#### Exercise passage

Proposal and Votes Accumulation

To vote for a proposal, nodes should send their votes. Proposals and votes are stored in mempool (even if proposals don’t have enough votes for inclusion into blocks, this way votes can be collected automatically) or gathered from the blockchain in order to figure out which proposal is adopted.

Interaction With the Database

In order to verify update system data, we have to get this data from the global state (database). To provide such interface, a well-documented type class MonadPollRead is presented. This type class is used not only for DB interaction, but also to take mempool into account when the data received from the network are processed. It is important that its implementation relies on functions found in Pos.Update.DB module.

Core Types

Core types are mentioned in the Binary Protocols document. Those types reflect the concepts from the research section in a straightforward way. Please refer to the core types module for more information.

Update Proposal Approval

A very important part of implementation of the update mechanism is the part that works with genesis blocks for epochs. This logic resides in processGenesisBlock function. The terminology related to this process is explained below.


Suppose there is a block version X. And there are blocks with version X created in slots S (where S is a set of slots). If total relative stake of leaders of all slots in S is ≥ softforkResolutionThreshold (referred to as «threshold» in the code), then X becomes adopted. See the more detailed description in research overview.

Proposal states

Update proposal can be in one of the states described below.


It means that update proposal is contained in one of the blocks, but it doesn’t have 50% votes for/against it (here 50% means total stake of voters who are for/against proposal relative to total stake of all stakeholders in system) and implicit agreement rule hasn’t been triggered yet.


It means that proposal has more than 50% votes for it or it was added to block long ago (according to implicit agreement rule) and it has more positive votes than negative (comparison by stake of course).


A proposal is called rejected if that proposal has more than 50% votes against it or it was added to block long ago (according to implicit agreement rule) and it has more negative votes than positive (again, comparison by stake).

########
#### Dataset

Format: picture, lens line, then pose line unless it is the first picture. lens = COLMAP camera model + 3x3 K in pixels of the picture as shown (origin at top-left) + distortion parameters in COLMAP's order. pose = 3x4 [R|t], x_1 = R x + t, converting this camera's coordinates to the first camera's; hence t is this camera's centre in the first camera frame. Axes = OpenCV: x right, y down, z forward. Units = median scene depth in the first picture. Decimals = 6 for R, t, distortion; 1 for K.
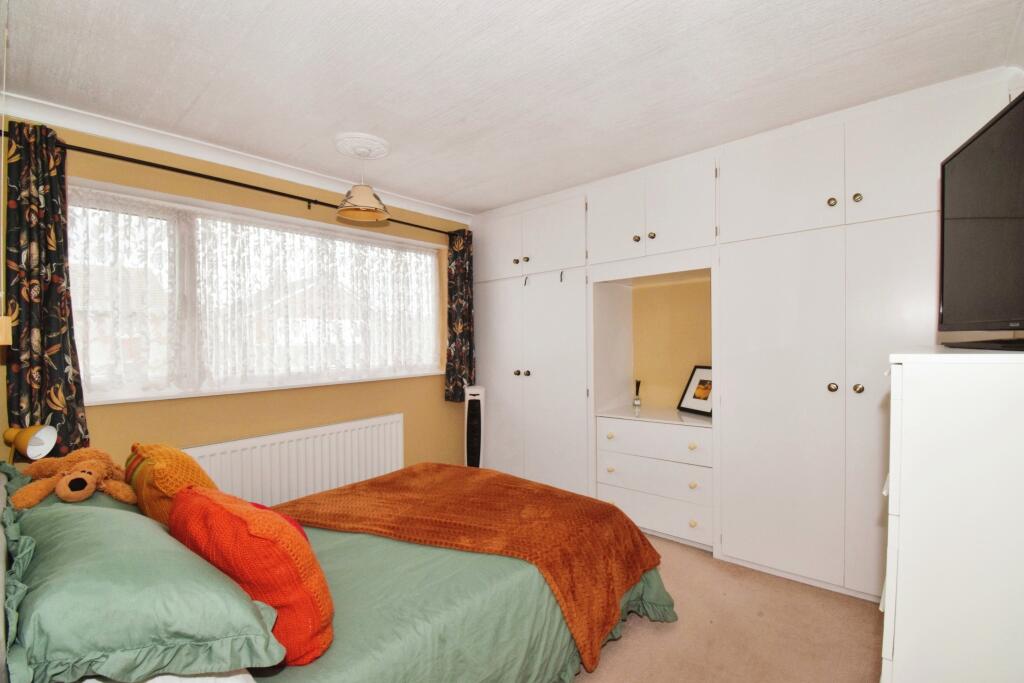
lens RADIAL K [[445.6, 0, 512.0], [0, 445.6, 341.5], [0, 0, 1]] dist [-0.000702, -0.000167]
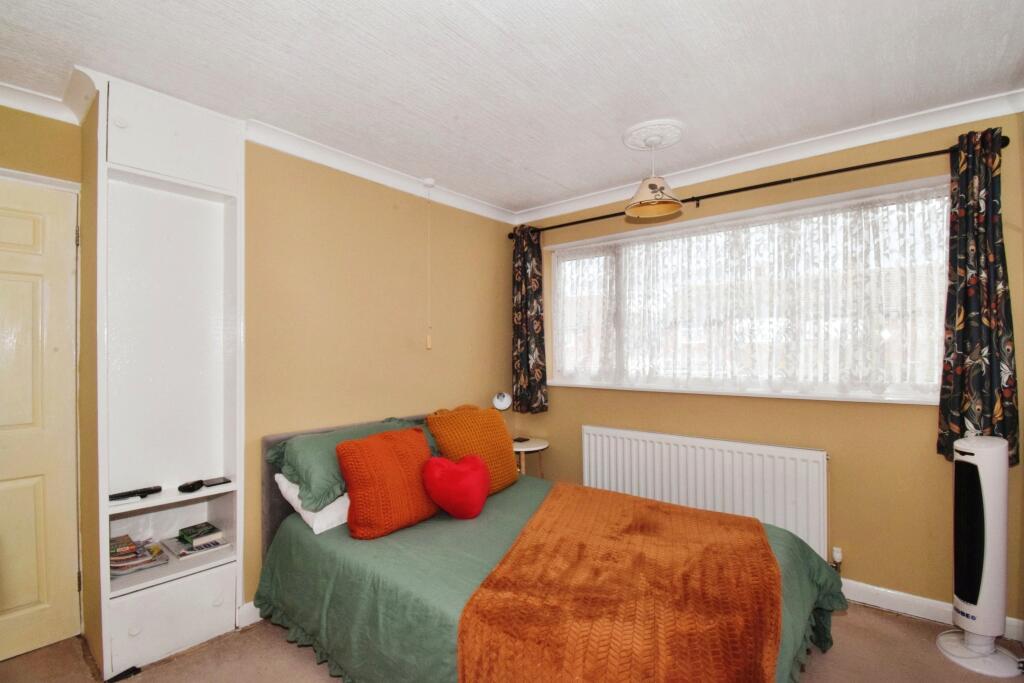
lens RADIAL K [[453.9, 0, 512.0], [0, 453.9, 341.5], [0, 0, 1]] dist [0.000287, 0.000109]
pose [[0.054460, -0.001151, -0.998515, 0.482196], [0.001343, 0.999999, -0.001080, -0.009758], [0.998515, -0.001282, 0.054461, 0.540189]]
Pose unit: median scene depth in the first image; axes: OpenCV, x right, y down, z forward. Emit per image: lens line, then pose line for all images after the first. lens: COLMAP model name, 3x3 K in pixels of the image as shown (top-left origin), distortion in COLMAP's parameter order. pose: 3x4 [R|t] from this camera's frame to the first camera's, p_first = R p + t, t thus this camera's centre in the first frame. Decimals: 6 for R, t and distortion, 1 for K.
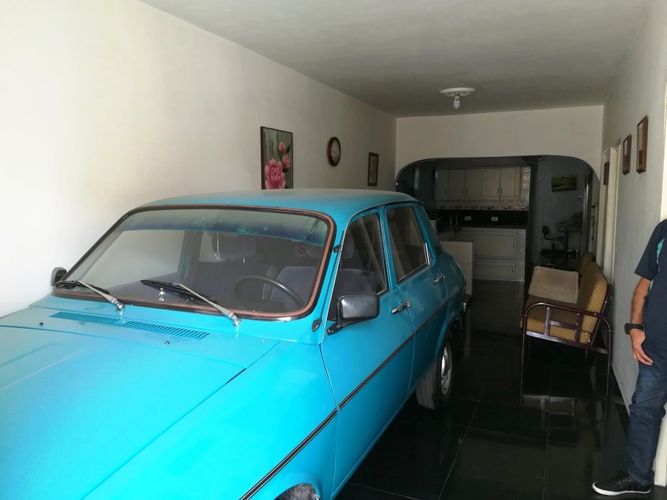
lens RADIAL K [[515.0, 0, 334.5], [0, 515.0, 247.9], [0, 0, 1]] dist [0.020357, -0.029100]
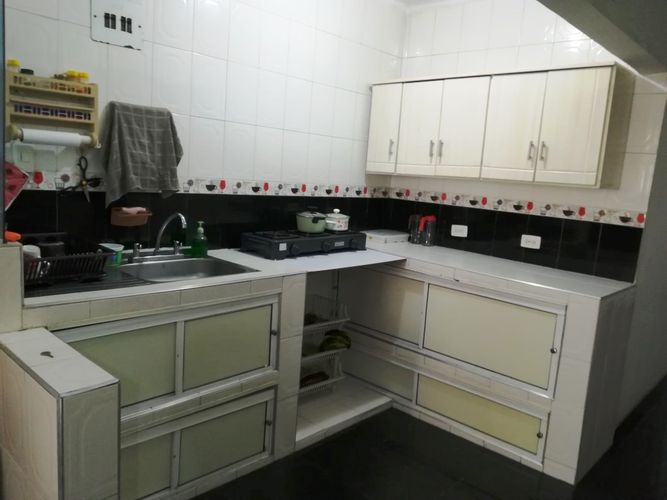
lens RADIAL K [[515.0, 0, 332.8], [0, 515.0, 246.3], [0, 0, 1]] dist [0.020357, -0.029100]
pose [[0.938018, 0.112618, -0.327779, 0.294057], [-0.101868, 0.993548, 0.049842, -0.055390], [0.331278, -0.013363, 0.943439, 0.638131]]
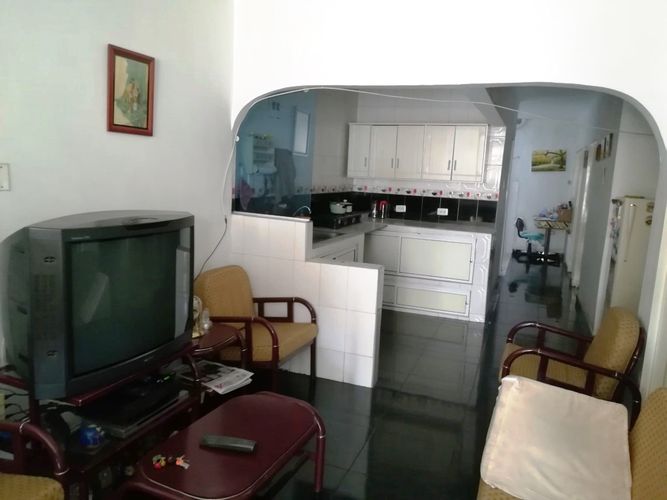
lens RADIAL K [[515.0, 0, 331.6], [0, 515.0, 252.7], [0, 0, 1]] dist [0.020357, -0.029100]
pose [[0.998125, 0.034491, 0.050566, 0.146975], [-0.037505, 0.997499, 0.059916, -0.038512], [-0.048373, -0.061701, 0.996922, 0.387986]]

########

Instructions for the task =
Write out a portion of the update proposals text word for word. Begin at the words "Proposal and Votes" and stop after "proposal is adopted.".

Problem solution =
Proposal and Votes Accumulation

To vote for a proposal, nodes should send their votes. Proposals and votes are stored in mempool (even if proposals don’t have enough votes for inclusion into blocks, this way votes can be collected automatically) or gathered from the blockchain in order to figure out which proposal is adopted.